I did share with my husband my fears and although he's optimistic things are fine, he did reaffirm that whatever happens, we'll face together.
I'm working on the disability insurance before getting worked up, so that will take a few months. In the meantime I'm going to kick whatever this is in the butt. I do enjoy the small things in life, and I don't think I want that to change. I'm going to stay as active as I can and if I feel tired, I'm going to make myself get up, because I can.
I'm in healthcare, and the knowledge of this is almost a double edged sword.

Things happen to people everyday- accidents, diseases etc. Stuff happens. Its just that with this, well, we almost know what may happen.

How do you deal with the anticipation of what may follow- how much longer will it be before I'm in extreme pain/too weak to walk/unable to work etc??

None of us EVER know. You learn to live with the uncertainty of it all. Will tomorrow be the day I go blind? cant walk? cant balance? cant bathe myself? cant feed my family? That day maybe today, and that day may never come.

Greater than 80% of MS patients NEVER end up in a wheel chair full time. Many of us use a cane, rollator or walker to get around during attacks, but once its over, the rollator starts collecting dust again.

You will learn to set up your shower so that you are almost fall proof. Rails, a seat, learning to prop your feet against the side to get leverage when you close your eyes to shampoo. Turn down the heat so you take a warm not hot shower, get shampoo/conditioner in one, so you only have ONE step to wash your hair, soap on a rope so you dont drop it, rubber strips to help you grip the bottom, a thick mat outside the shower with a rubber backing so it wont slip. Sit on the toilet to dry off instead of standing and rubbing down. Ride the scooters in the store to save energy so you can still have enough energy to fix a meal when you get home. Folks give you dirty looks when you park in the handicap spot, but if it means saving enough energy to bathe the kids, who cares what they think?

its a learning process and you wont know which MS patient YOU are going to be, till you become it. Its like a fingerprint. What makes you swoon, and sweaty, may not bug me at all, but what makes me tip over and need 3 days to recover may be a breeze for you. it all depends on lesion placement.

Start eating clean NOW. Get used to a clean diet BEFORE you feel forced. The more chemicals you remove from your diet the better off you will be. Want mac and cheese? dont open a box, make it! Many go Gluten Free and their symptoms clear up. Others go on the Swank diet and feel great. Other go with the Makers diet removing all chemicals and do great. You have no more excuses to continue to abuse your body. it has put you on notice that it needs better fuel, bigger rest periods, better maintenance, and more comfort care. STart being really good to yourself.

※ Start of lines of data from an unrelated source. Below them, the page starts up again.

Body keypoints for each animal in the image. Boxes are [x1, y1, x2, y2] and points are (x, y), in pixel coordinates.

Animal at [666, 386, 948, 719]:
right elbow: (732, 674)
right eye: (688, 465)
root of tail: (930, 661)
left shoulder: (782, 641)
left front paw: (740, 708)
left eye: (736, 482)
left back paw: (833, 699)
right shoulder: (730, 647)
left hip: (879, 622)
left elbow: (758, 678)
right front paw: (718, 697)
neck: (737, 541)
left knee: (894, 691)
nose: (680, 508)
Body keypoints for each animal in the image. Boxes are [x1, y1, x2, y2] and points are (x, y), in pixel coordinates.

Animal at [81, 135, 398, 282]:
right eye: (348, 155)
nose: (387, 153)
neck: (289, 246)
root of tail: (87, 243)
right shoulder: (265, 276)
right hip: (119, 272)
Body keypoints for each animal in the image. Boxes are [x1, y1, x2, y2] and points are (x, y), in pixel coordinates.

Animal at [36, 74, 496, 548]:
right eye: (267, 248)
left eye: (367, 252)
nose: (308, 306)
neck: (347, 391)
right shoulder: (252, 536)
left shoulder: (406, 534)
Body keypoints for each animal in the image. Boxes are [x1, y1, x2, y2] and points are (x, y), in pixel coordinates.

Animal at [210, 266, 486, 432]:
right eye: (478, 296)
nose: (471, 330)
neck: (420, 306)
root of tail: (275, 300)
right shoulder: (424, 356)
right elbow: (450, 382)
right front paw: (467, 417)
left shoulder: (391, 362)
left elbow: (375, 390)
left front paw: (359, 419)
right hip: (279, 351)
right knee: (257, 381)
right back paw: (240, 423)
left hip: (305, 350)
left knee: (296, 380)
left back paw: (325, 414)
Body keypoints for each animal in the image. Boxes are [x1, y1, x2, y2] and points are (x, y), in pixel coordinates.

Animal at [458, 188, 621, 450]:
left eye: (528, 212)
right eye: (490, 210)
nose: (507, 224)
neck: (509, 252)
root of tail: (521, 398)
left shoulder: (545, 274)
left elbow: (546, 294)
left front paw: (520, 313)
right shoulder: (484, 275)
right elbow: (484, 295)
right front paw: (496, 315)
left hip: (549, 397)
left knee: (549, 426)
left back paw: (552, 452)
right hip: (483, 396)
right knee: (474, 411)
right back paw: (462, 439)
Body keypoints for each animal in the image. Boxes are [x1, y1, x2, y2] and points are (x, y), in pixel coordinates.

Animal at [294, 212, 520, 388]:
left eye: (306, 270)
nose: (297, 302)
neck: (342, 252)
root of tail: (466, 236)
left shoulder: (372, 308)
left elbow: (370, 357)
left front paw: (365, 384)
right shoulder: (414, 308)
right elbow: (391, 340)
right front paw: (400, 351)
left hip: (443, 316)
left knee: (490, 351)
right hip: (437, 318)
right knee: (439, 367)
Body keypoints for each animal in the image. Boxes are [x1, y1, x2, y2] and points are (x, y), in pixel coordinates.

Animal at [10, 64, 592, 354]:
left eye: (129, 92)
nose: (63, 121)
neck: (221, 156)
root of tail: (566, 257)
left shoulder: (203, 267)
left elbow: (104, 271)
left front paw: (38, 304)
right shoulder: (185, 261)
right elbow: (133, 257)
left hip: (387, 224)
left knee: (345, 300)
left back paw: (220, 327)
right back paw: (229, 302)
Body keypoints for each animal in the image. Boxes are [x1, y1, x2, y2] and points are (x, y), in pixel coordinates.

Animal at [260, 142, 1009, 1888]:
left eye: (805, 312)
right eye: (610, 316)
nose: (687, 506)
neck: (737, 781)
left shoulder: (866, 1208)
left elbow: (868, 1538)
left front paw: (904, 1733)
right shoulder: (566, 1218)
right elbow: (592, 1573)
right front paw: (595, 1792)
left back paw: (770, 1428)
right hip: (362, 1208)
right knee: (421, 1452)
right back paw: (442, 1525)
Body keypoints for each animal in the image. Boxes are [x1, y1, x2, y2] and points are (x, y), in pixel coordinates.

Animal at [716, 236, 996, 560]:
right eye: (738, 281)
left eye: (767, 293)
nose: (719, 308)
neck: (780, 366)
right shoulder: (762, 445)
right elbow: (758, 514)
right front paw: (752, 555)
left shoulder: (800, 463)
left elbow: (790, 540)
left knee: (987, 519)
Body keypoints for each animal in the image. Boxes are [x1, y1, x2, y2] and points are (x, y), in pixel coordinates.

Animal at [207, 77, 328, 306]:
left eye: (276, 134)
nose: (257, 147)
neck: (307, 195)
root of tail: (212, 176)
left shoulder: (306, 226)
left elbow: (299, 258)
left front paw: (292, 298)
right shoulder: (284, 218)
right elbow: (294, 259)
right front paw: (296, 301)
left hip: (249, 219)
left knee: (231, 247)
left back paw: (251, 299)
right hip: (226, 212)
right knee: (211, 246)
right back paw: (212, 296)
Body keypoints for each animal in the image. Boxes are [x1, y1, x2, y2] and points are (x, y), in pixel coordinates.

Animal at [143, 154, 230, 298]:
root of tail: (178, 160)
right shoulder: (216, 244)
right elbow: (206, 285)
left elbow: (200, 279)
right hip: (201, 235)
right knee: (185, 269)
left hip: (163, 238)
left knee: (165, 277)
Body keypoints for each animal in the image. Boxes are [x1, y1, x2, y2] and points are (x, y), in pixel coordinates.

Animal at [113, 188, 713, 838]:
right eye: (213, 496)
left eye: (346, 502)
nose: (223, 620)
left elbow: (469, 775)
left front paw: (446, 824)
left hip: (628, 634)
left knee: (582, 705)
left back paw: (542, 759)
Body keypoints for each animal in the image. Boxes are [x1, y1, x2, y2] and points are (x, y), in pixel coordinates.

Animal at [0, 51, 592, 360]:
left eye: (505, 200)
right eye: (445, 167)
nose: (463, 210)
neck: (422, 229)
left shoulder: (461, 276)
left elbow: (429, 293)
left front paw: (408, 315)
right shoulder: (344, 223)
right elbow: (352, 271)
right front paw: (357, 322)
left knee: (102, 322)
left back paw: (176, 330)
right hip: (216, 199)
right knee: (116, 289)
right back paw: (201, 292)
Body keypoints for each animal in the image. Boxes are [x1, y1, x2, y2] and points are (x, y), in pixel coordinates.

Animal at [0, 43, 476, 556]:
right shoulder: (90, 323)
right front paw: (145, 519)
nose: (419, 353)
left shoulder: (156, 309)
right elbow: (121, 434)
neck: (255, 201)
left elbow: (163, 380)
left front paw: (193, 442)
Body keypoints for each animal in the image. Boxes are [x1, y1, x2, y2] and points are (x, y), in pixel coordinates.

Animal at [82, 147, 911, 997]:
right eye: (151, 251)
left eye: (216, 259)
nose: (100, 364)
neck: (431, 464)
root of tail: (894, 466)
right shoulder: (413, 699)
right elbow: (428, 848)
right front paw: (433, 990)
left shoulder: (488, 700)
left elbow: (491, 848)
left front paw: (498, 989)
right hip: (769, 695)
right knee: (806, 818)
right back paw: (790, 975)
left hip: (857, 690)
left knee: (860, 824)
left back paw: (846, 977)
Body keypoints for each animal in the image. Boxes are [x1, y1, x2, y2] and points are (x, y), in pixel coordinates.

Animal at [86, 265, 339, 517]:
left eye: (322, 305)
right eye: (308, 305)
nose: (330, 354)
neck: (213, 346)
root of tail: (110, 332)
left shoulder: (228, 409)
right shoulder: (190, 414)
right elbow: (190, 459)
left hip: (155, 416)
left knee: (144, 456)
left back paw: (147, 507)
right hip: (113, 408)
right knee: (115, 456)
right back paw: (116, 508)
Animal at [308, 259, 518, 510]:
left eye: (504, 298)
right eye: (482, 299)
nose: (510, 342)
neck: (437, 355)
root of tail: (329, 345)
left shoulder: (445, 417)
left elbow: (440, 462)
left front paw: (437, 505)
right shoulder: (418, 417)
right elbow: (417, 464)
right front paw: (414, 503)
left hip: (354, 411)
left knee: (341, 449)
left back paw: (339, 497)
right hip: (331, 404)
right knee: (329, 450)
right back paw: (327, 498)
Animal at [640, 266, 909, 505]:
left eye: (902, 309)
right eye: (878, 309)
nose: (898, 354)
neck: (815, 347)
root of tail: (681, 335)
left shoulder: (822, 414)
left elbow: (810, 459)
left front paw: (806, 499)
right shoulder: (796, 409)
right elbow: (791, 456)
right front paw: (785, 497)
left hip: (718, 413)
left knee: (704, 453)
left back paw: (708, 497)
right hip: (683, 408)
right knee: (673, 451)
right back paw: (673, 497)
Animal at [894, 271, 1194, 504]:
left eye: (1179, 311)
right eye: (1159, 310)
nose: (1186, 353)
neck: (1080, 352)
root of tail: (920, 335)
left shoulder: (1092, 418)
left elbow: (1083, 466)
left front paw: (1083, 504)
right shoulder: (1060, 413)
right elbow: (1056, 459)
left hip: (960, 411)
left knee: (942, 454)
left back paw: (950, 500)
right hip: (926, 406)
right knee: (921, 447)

Please dont be surprised when you start to see friends become more and more distant. They are busy. They have full lives, and sometimes hearing us say "we just cant" or "i just dont feel well" becomes old to them. They see us and how great we look (you will hear that A LOT! "but you look so good!") and think to themselves "she just needs to try harder" and then once that seed is planted will start to think you are lazy or looking for excuses and start to get busy on you. "sorry, cant make it, we are busy that weekend." and so it begins. Dont worry, when the rest are done peeling away, you will find out who your REAL friends are. The ones that keep coming back at ya. LET THEM HELP! How upset would you be if a friend needed help and they wouldnt let you try?

Hang in there. come back and let us know.

Hello Concerned. So glad you joined us.

What we anticipate in our MS progression is based on what others have suffered, but we are all individuals, even with MS. We will not all end up in a wheel chair, in a lot of pain, have eye problems, etc.... Fatigue seems to be pretty usual for all of us, also some numbness, pins and needles & spasticity (tightness of muscles)

Just as the DMDS don't work on all of us, because we have different types of MS, with different causes and triggers.

Hang with us and we will try to keep you informed. supported and loved.

Great posts...

and if you are diagnosed and you tell people about it, don't be surprised to hear of people that they know with MS who are in wheelchairs, can't walk, died, yet "you look normal" with a sideways glance at you.
People try to make you feel okay about your diagnosis...let it roll off your back. You know what you are dealing with, no matter how "good" you look.

That's why this place is priceless...we all "get it"...we let each other cry, scream, vent, and help dry the tears, even if it is virtual...I thank God daily for the friends here. Don't know if I could have gotten through it so far without them.

no one ever can predict the future whether they have MS or are healthy.
that's why i try to live in the now and not get upset over the maybe's.

i used to live in CO and was dx'd in '03. my neuro thought i'd be in a wheelchair at 5 yrs out. well, i'm 9 yrs out and still walk with a cane and drive my car. i'm independent. i still have to deal with things but i'm doing well.

try not to live for tomorrow but for today. i know that sounds hokey but you can only deal with what's facing you today. if things change try to accommodate to deal with changes. if you have a certain fear make a plan to face the fear. that will give you more control. around here we like to say that knowledge is power. and that gives me control over my life.